Antimicrobial Activity

Some compounds of the resin, as found in a particular study, 2,4,6-trimethoxyphenol, 1,3,5-trimethoxybenzene, crolechinic acid, and korberins A and B showed exhibited antibacterial properties individually. Sangre de grado from the closely related Croton urucurana was reported to exhibit antifungal qualities due to the presence of catechins and epigallocatechin contained in the resin, both of which are also found in Croton lechleri. In one study, disk diffusion method proved concentration-dependent antifungal activity against Trichophyton, Microsporum and Epidermophyton, three of the most common species of dermatophytes that cause superficial fungal infections of human skin. Further research is needed, however, to examine the role of sangre de grado from Croton lechleri as an effective antifungal agent in animal and human models.

Antiviral activity against influenza, parainfluenza, Herpes simplex viruses I and II, and Hepatitis A and B by Croton lechleri extracts and compounds have been exhibited. The most notable compound involved in antiviral activity is SP-303, also known as crofelemer, which has been heavily studied in vitro for its antiviral activity against the aforementioned viruses, as well as thymidine kinase mutants of HSV-1 and HSV-2 and acyclovir-resistant strains.

Antidiarrhoeal Activity

Crofelemer, a purified proanthocyanidin oligomer extracted from the sap of Croton lechleri has been investigated for potential antidiarrhoeal activity. Various clinical studies have confirmed significant improvement in acute E. coli and V. cholera diarrhea cases from the administration of crofelemer. In the context of the principal luminal membrane determinants of intestinal fluid secretion, the mechanism of crofelemer action involves the inhibition of apical membrane cAMP-stimulated (CFTR) and calcium-stimulated (CaCC) Cl− channels by crofelemer molecules, with little effect on cation channels or cAMP/calcium signaling. As a result, fewer chloride ions are excreted into the bowel, decreasing the excretion of sodium ions and water, improving stool consistency and preventing diarrhea.

Up to 90% of individuals living with HIV face HIV-associated diarrhea, largely caused as a side effect of antiretroviral drugs such as nucleoside analog reverse transcriptase inhibitors and protease inhibitors, which worsens with an increasingly compromised immune system.

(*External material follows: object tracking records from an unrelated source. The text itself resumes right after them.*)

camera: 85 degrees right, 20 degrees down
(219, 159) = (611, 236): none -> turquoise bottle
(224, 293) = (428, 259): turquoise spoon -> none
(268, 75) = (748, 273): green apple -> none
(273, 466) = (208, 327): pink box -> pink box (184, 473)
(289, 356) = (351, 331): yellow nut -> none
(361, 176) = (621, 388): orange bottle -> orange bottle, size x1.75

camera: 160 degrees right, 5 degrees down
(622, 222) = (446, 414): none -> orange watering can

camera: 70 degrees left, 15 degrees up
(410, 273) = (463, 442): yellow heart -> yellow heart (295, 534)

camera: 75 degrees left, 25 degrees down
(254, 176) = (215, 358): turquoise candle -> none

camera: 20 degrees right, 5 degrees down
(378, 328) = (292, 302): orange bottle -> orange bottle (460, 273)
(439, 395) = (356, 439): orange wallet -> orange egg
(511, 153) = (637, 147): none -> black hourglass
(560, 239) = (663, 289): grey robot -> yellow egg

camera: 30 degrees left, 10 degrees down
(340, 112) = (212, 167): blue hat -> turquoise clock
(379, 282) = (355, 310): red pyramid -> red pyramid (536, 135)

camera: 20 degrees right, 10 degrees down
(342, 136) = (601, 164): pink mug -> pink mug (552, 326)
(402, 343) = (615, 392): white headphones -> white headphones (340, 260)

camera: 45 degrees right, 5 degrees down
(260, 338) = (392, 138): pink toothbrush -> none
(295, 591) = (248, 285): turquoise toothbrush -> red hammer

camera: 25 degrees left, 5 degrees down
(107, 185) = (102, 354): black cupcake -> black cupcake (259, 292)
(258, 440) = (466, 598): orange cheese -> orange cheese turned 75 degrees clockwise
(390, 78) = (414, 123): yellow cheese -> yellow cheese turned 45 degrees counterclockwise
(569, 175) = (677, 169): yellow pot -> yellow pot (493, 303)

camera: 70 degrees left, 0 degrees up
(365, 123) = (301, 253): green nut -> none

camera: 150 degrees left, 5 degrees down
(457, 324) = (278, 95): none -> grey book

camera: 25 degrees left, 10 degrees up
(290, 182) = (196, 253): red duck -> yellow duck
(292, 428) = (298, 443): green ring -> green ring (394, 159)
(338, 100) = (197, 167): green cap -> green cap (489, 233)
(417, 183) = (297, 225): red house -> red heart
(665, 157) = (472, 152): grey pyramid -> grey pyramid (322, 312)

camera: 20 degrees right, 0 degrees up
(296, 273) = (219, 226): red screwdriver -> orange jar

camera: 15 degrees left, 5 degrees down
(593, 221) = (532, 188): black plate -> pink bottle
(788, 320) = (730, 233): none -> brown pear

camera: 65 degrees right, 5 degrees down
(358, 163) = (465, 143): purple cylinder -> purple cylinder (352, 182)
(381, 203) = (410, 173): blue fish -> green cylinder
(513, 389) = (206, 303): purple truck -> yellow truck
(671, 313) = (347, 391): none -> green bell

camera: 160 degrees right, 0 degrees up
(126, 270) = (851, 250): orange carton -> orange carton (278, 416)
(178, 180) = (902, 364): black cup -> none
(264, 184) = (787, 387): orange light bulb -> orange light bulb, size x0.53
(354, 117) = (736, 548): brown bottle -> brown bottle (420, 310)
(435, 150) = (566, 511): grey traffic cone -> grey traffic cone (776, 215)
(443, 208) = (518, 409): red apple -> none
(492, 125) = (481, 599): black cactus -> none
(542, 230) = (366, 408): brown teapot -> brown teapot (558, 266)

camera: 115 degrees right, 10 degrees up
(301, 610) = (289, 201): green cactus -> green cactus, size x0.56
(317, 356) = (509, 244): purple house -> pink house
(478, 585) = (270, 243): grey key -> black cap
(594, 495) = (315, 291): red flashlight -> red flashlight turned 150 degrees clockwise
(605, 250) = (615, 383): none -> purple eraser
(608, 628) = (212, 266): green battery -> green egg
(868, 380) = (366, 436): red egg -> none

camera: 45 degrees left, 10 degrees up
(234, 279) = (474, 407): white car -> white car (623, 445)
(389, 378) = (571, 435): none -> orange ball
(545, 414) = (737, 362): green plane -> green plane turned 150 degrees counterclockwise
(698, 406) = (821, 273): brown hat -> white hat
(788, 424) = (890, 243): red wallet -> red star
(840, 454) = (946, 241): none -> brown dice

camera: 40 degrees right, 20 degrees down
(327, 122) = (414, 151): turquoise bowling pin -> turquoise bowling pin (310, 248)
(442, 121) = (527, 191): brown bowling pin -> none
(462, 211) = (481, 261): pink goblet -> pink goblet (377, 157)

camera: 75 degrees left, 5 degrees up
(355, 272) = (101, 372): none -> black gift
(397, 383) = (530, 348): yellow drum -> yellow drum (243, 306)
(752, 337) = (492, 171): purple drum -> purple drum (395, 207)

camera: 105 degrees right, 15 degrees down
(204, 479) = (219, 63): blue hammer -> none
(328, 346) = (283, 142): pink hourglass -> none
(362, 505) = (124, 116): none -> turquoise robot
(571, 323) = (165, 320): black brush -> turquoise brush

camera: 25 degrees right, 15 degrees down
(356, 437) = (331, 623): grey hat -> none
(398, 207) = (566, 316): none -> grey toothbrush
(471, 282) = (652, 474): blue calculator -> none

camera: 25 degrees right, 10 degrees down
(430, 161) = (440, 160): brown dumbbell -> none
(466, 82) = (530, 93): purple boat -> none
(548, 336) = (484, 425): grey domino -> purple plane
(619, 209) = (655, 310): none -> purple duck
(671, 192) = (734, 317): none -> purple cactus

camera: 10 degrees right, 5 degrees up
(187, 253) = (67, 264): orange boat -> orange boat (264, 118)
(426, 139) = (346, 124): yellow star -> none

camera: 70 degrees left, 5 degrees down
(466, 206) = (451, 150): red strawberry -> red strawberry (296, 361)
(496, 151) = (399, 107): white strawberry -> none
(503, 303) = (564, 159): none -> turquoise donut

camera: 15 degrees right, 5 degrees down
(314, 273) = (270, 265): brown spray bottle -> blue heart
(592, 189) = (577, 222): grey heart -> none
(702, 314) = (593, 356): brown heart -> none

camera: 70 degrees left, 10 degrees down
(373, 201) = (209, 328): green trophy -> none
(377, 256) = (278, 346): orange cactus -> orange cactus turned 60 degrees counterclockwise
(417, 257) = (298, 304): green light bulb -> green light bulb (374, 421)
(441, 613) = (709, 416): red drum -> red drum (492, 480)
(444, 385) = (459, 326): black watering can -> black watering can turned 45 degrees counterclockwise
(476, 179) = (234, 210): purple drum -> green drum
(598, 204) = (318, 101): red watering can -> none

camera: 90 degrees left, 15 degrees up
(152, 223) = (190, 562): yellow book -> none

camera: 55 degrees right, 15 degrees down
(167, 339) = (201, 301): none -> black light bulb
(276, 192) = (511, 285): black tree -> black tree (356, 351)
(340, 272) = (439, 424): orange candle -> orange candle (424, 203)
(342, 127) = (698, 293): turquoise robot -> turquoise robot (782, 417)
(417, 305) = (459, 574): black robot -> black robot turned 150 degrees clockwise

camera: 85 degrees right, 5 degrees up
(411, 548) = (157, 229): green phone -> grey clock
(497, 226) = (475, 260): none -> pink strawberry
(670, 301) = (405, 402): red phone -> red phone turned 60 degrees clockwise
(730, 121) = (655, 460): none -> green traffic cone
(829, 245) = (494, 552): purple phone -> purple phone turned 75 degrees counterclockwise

Various clinical trials have emphasized the statistically significant efficacy of crofelemer in treating HIV-associated diarrhea and the restoration of digestive regularity. In 2012, a Phase III clinical trial for diarrhea in HIV patients was completed, and the drug was approved US Food and Drug Administration (FDA) the following year under the trade name Mytesi.

== Chemistry ==
Proanthocyanidins are the main constituent of the resin produced by Croton lechleri, constituting more than 90% of its dry weight. The remaining 10% is largely alkaloid taspine, as well as catechin, epigallocatechin, epicatechin, and low amounts of terpene compounds.